Yeah I honestly don't know... I'm just going off of how disposable our society has become. If at year 4 the entire field is 25% less efficient what happens, how do they identify which of the 30,000 acres of panels are sucking the most. Given how tight those rows may look way tighter than the width of a truck, how hard is it to replace one panel in the middle? I know that they don't fix wind turbine blades typically and just junk the whole thing... 🤷‍♂️

The world's oil reserves are vast enough Florida will be 80ft under water before we exhaust them.
 
Yeah I honestly don't know... I'm just going off of how disposable our society has become. If at year 4 the entire field is 25% less efficient what happens, how do they identify which of the 30,000 acres of panels are sucking the most. Given how tight those rows may look way tighter than the width of a truck, how hard is it to replace one panel in the middle? I know that they don't fix wind turbine blades typically and just junk the whole thing... 🤷‍♂️
Do we scrap substations when they break or become obsolete with improved tech? Or dams? No we fix what is broken and improve. Same thing with our drinking water system, you have an O&M plan that allows for improvements, a few every year so that you are constantly staying on top of maintenance. Yes, both wind and water turbines are scrapped, but they don't tear down the entire structure and move over 10 miles and do it again.
 
but they don't tear down the entire structure and move over 10 miles and do it again.

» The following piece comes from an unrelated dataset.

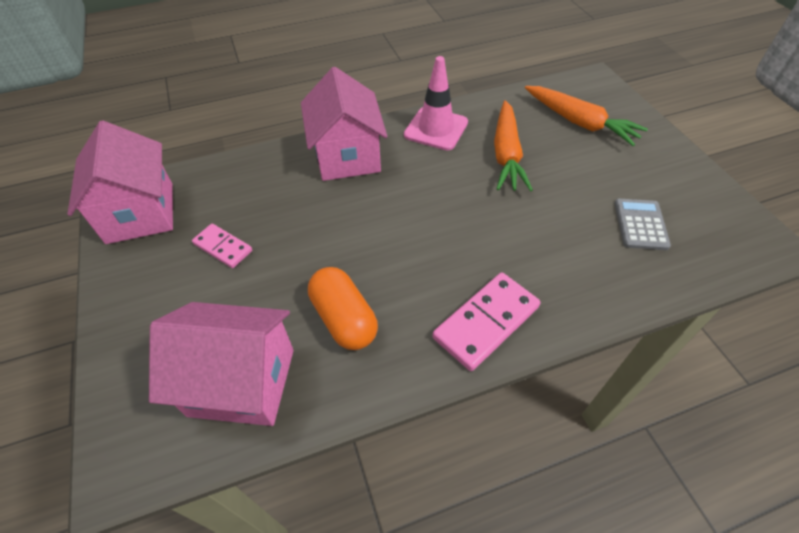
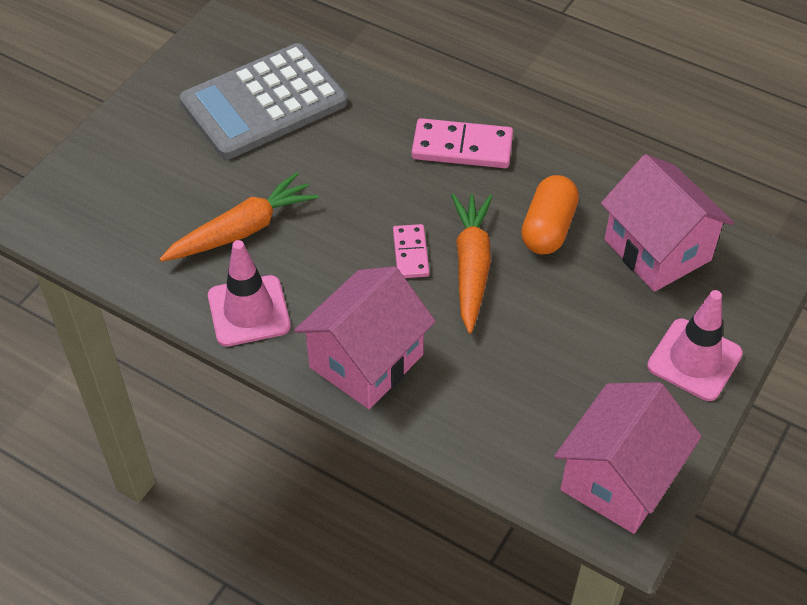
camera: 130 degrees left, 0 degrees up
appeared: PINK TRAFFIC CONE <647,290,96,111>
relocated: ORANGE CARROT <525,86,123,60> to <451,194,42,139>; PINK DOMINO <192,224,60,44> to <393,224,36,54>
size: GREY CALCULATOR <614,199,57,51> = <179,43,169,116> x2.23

I'm more worried about a company, just leaving a crappy marginally producing field to rot for decades because they don't want to have to spend money on it...

Drinking water... well the city of flint would disagree

Dams: https://www.glencanyon.org/all-dams-are-temporary-sedimentation/

Our grid sucks because we don't scrap substations and fix them in a timely manner... among other things: https://www.npr.org/2016/08/22/4909...e-nations-electrical-grid-is-the-weakest-link

I'm just saying maintenance is something we are terrible at across the board, and it's more expensive to diagnose and fix a problem than to just build something new from scratch. We typically go with the easy cheap option.

There will be negative impacts about however we produce power, I just would prefer if we tried to understand them and picked the lesser of the evils. That might be wind and solar, I don't honestly know.